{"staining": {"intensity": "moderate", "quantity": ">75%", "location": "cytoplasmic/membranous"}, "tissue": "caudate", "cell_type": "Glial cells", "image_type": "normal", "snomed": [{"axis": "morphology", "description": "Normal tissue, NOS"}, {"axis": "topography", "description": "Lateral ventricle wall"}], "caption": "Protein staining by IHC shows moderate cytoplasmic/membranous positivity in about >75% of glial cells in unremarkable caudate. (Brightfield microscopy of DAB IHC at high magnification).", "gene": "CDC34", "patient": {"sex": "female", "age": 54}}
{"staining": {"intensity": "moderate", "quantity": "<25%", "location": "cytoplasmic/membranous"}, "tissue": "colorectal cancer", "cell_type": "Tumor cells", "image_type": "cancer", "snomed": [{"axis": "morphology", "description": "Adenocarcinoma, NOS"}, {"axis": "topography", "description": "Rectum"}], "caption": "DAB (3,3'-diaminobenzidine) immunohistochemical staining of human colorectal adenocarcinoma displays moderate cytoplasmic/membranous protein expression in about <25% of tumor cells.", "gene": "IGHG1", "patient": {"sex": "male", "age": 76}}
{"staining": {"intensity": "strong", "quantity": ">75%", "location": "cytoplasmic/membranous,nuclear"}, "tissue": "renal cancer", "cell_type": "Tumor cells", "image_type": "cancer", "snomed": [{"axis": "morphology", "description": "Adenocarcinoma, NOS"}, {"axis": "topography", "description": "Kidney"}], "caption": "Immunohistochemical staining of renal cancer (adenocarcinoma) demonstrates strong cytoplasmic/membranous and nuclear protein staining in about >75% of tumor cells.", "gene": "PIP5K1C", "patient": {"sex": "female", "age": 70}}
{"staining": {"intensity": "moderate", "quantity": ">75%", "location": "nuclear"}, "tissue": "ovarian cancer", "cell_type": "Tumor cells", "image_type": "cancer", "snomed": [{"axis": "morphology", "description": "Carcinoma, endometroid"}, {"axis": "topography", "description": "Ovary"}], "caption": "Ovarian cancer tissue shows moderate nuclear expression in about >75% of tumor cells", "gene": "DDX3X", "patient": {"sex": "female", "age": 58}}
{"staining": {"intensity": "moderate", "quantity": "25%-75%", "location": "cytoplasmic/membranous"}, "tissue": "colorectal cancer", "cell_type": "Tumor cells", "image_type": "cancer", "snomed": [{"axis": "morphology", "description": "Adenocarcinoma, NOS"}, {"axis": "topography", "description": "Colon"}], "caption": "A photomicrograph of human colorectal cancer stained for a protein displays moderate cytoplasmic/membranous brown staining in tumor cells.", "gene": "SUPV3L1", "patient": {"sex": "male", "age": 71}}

########

§ **WHAT YOU ARE ASKED TO DO**
Would you restate the material above word for word?

§ **SOLUTION FOR THIS TASK**
{"staining": {"intensity": "moderate", "quantity": ">75%", "location": "cytoplasmic/membranous"}, "tissue": "caudate", "cell_type": "Glial cells", "image_type": "normal", "snomed": [{"axis": "morphology", "description": "Normal tissue, NOS"}, {"axis": "topography", "description": "Lateral ventricle wall"}], "caption": "Protein staining by IHC shows moderate cytoplasmic/membranous positivity in about >75% of glial cells in unremarkable caudate. (Brightfield microscopy of DAB IHC at high magnification).", "gene": "CDC34", "patient": {"sex": "female", "age": 54}}
{"staining": {"intensity": "moderate", "quantity": "<25%", "location": "cytoplasmic/membranous"}, "tissue": "colorectal cancer", "cell_type": "Tumor cells", "image_type": "cancer", "snomed": [{"axis": "morphology", "description": "Adenocarcinoma, NOS"}, {"axis": "topography", "description": "Rectum"}], "caption": "DAB (3,3'-diaminobenzidine) immunohistochemical staining of human colorectal adenocarcinoma displays moderate cytoplasmic/membranous protein expression in about <25% of tumor cells.", "gene": "IGHG1", "patient": {"sex": "male", "age": 76}}
{"staining": {"intensity": "strong", "quantity": ">75%", "location": "cytoplasmic/membranous,nuclear"}, "tissue": "renal cancer", "cell_type": "Tumor cells", "image_type": "cancer", "snomed": [{"axis": "morphology", "description": "Adenocarcinoma, NOS"}, {"axis": "topography", "description": "Kidney"}], "caption": "Immunohistochemical staining of renal cancer (adenocarcinoma) demonstrates strong cytoplasmic/membranous and nuclear protein staining in about >75% of tumor cells.", "gene": "PIP5K1C", "patient": {"sex": "female", "age": 70}}
{"staining": {"intensity": "moderate", "quantity": ">75%", "location": "nuclear"}, "tissue": "ovarian cancer", "cell_type": "Tumor cells", "image_type": "cancer", "snomed": [{"axis": "morphology", "description": "Carcinoma, endometroid"}, {"axis": "topography", "description": "Ovary"}], "caption": "Ovarian cancer tissue shows moderate nuclear expression in about >75% of tumor cells", "gene": "DDX3X", "patient": {"sex": "female", "age": 58}}
{"staining": {"intensity": "moderate", "quantity": "25%-75%", "location": "cytoplasmic/membranous"}, "tissue": "colorectal cancer", "cell_type": "Tumor cells", "image_type": "cancer", "snomed": [{"axis": "morphology", "description": "Adenocarcinoma, NOS"}, {"axis": "topography", "description": "Colon"}], "caption": "A photomicrograph of human colorectal cancer stained for a protein displays moderate cytoplasmic/membranous brown staining in tumor cells.", "gene": "SUPV3L1", "patient": {"sex": "male", "age": 71}}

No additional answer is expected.